Sa transparence lors de l’annonce de sa maladie auto-immune a également marqué les esprits. En choisissant de s’exprimer ouvertement et avec calme, il a fait preuve d’une grande humanité, fidèle à son style de communication authentique et accessible. Il a aussi démontré une fine compréhension des perceptions en dissipant d’emblée toute inquiétude quant à sa capacité à exercer ses fonctions et à poursuivre les projets amorcés. Cette démarche a renforcé le lien de confiance qu’il entretient avec la population.

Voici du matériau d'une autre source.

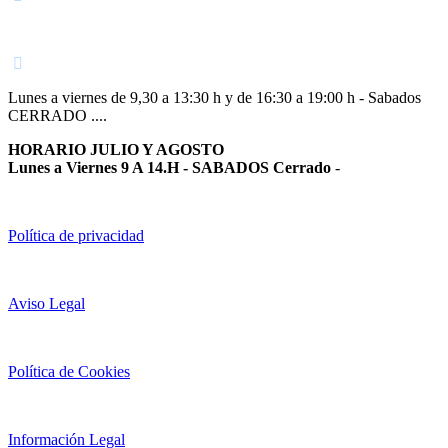
948 363 383 | 948 961 025 |
Lunes a viernes de 9,30 a 13:30 h y de 16:30 a 19:00 h - Sabados
CERRADO ....
HORARIO JULIO Y AGOSTO
Lunes a Viernes 9 A 14.H - SABADOS Cerrado
-
Política de privacidad
Aviso Legal
Política de Cookies
Información Legal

Sa communication repose également sur des résultats concrets, un élément central de son positionnement. Que ce soit la protection d’espaces naturels, l’amélioration des infrastructures ou des initiatives en mobilité durable, ses contenus mettent systématiquement de l’avant des réalisations mesurables. Cette approche pragmatique, axée sur l’action et la continuité, nourrit efficacement sa crédibilité politique et renforce sa volonté de transformation structurée pour Laval.

Conseil d’expert

Sa stratégie numérique gagnerait à être mieux adaptée aux codes des différentes plateformes, particulièrement sur TikTok. Le contenu qui y est diffusé est souvent identique à celui publié sur Facebook ou Instagram, ce qui limite son potentiel d’engagement auprès d’un public plus jeune. En optant pour des formats plus spontanés, des capsules tournées au cellulaire, des contenus de coulisses ou des réponses directes aux questions des citoyens, il pourrait mieux exploiter cette plateforme et élargir sa portée auprès d’un électorat moins rejoint par les communications politiques traditionnelles. Diversifier son approche sur TikTok lui permettrait d’incarner davantage la proximité qu’il met en avant et de consolider sa présence numérique avec une signature éditoriale plus dynamique.

Également, sa présence dans les médias traditionnels demeure mesurée, voire prudente. Alors que Laval est la 3e ville plus peuplée au Québec, on le voit rarement intervenir sur des enjeux plus larges qui dépassent le cadre strict de Laval, ce qui limite son rayonnement et sa capacité à s’imposer comme une voix influente dans le paysage politique québécois. Pourtant, certains sujets liés à ses priorités (mobilité durable, gouvernance municipale, lutte aux changements climatiques, développement économique responsable) lui offriraient des occasions pertinentes pour occuper davantage l’espace public. En prenant plus souvent la parole dans des tribunes d’opinion, en acceptant des entrevues de fond ou en participant à des panels thématiques, il pourrait développer un positionnement d’expert et accroître sa crédibilité au-delà de sa fonction de maire. Cette stratégie lui permettrait non seulement de gagner en visibilité, mais aussi de renforcer son statut de leader d’opinion, particulièrement auprès des électeurs indécis ou moins engagés.